A small teaser I won’t over-explain
In the exhibit you’ll encounter Thomas presenting iconic figures—Oprah Winfrey and Condoleezza Rice among them—in a way that honors stature without sanding down complexity, holding power and femininity in the same frame.
And you’ll meet Wesselmann’s Pop-era seduction, where the body can become a symbol, landscape, commodity, or theater—often all at once. Or where a truncated view of body parts, a hand holding a cigarette, or a foot extended implies something larger.
That is all I’m going to tell you. I’m not going to include a bunch of the exhibit text. Including it the article may color your thinking. I’ll leave the exhibit text, for you to read yourself.
The rest of the exhibit deserves to be discovered at walking pace.
The real gift of a museum isn’t that it tells you what matters—it’s that it gives you the time and space to find out what matters to you. In a world where images arrive in a rush—selected, cropped, ranked, and pushed in front of your eyes—walking into a gallery can feel like stepping out of a current. Your attention comes back to your own body. At your own pace. Your own inner voice. No feed. No forced sequence. No one else decides what you should feel before you’ve even had the experience.
That’s where your personal aesthetic is formed—not as a rulebook you inherit, but as a relationship you build. It’s the slow accumulation of what you’re drawn to, what you resist, what you trust, what you question, what moves you, and what leaves you cold. A museum lets you practice that relationship in real time. You get to stand in front of a work long enough for the first reaction—approval, discomfort, attraction, skepticism, curiosity—to fade into something more honest. Then you can ask the only questions that really matter: What do I see? What do I feel? What is this work asking of me—and what am I willing to give it? And once you answer, you don’t need permission for that answer to be valid. It’s yours.
So take the time. Walk in. Breathe. Let the room slow you down. Go see “The Female Form: Tom Wesselmann & Mickalene Thomas” and experience it for yourself—then let your own eye be the authority for your personal aesthetic.
Note: The Female Form: Tom Wesselmann & Mickalene Thomas is on view at Palm Springs Art Museum (Main Museum) from November 22, 2025 through April 6, 2026, drawn from the collections of Jordan D. Schnitzer and His Family Foundation.
About the Author
Marty Treinen is the co-founder of Creative Core International and the co-creator of Universal Creative Intelligence™ (UCI), a groundbreaking framework that teaches people of all ages the creative, emotional, and cognitive skills needed for lifelong success. An artrepreneur, arts/museum educator, and project leader, Marty draws on a decades-long career spanning fine arts, theater, film, design, and art & museum education.

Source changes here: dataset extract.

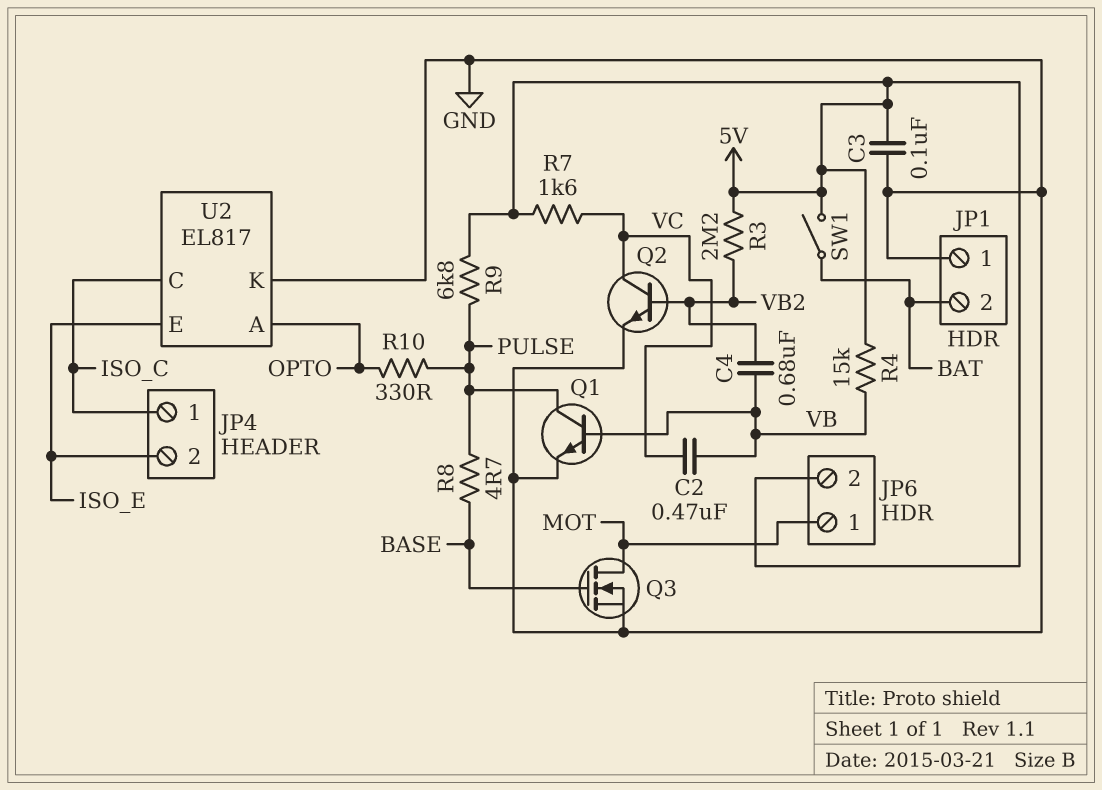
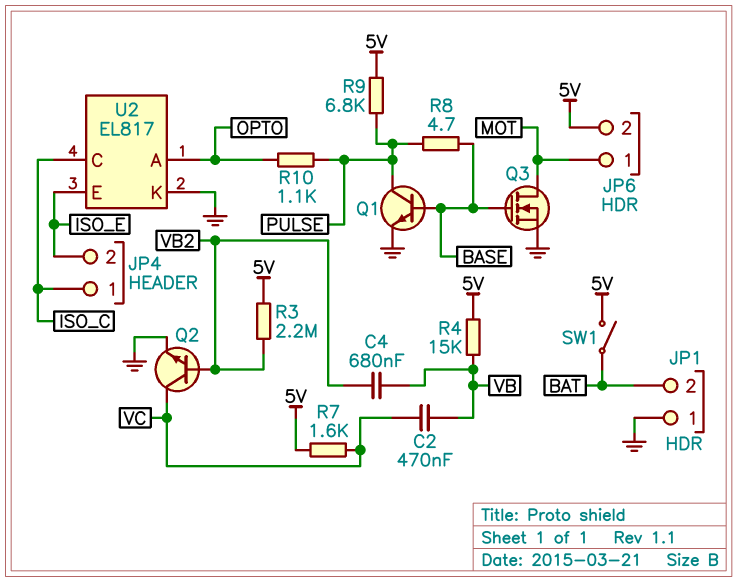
C3: 100nF (5V, GND) -> none
Q1: NPN (B VB, C PULSE, E GND) -> NPN (B BASE, C PULSE, E GND)
R10: 330 (OPTO, PULSE) -> 1.1k (OPTO, PULSE)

Marty and co-author Dr. D. Wesley Spencer wrote the forthcoming books “AI and the Human Equation: How the Arts and Sciences Shape the Future of Education” and
‘Who Controls AI? Collaboration or Domination: The Standards and Human Skills That Shape Our Future”
They are currently developing UCI programs for schools, universities, and businesses.
Their mission is simple: equip people with the creative intelligence to build the future they envision for themselves.
As a columnist for The Palm Springs Tribune, Marty covers theater, film, visual and performing arts, human-centric AI, arts education and cultural events throughout the Coachella Valley. His reviews are known for their honesty, authenticity, clarity, and deep respect for the power of the arts, to enhance our lives.